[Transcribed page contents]
------

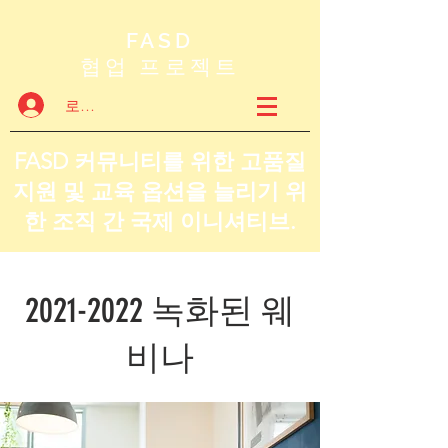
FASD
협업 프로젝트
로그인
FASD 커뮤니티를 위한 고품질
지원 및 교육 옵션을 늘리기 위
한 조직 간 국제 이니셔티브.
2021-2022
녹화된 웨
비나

------

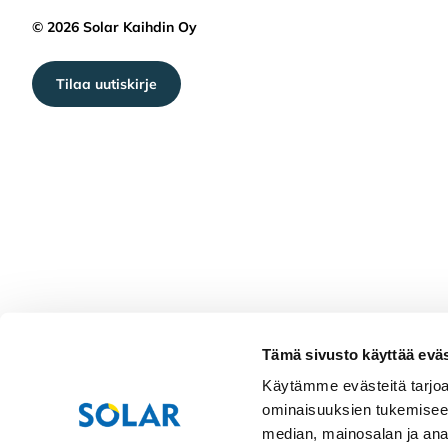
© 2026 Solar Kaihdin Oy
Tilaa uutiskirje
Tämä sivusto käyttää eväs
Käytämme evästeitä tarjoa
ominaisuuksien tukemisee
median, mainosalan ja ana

------

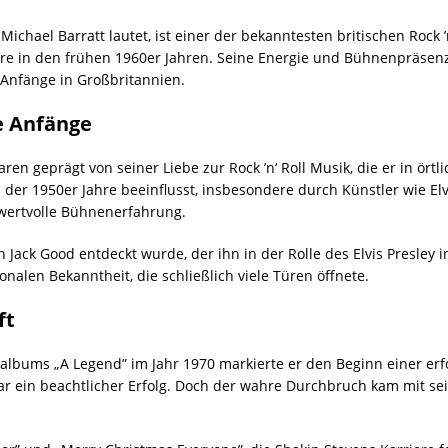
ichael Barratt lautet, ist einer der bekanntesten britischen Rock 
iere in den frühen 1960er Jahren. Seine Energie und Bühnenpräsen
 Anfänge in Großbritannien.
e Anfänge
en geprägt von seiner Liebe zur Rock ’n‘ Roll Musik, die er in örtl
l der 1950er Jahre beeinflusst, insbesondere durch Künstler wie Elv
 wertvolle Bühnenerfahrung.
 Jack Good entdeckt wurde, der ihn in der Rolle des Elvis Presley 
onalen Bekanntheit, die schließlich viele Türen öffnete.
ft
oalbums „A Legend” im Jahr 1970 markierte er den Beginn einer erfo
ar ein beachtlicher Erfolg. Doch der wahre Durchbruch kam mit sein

------

(Problem to solve) Copy the records above exactly, beginning at the line that contains "l der 1950er" and stopping after the line that contains "Beginn einer erfo".

(Written response)
l der 1950er Jahre beeinflusst, insbesondere durch Künstler wie Elv
 wertvolle Bühnenerfahrung.
 Jack Good entdeckt wurde, der ihn in der Rolle des Elvis Presley 
onalen Bekanntheit, die schließlich viele Türen öffnete.
ft
oalbums „A Legend” im Jahr 1970 markierte er den Beginn einer erfo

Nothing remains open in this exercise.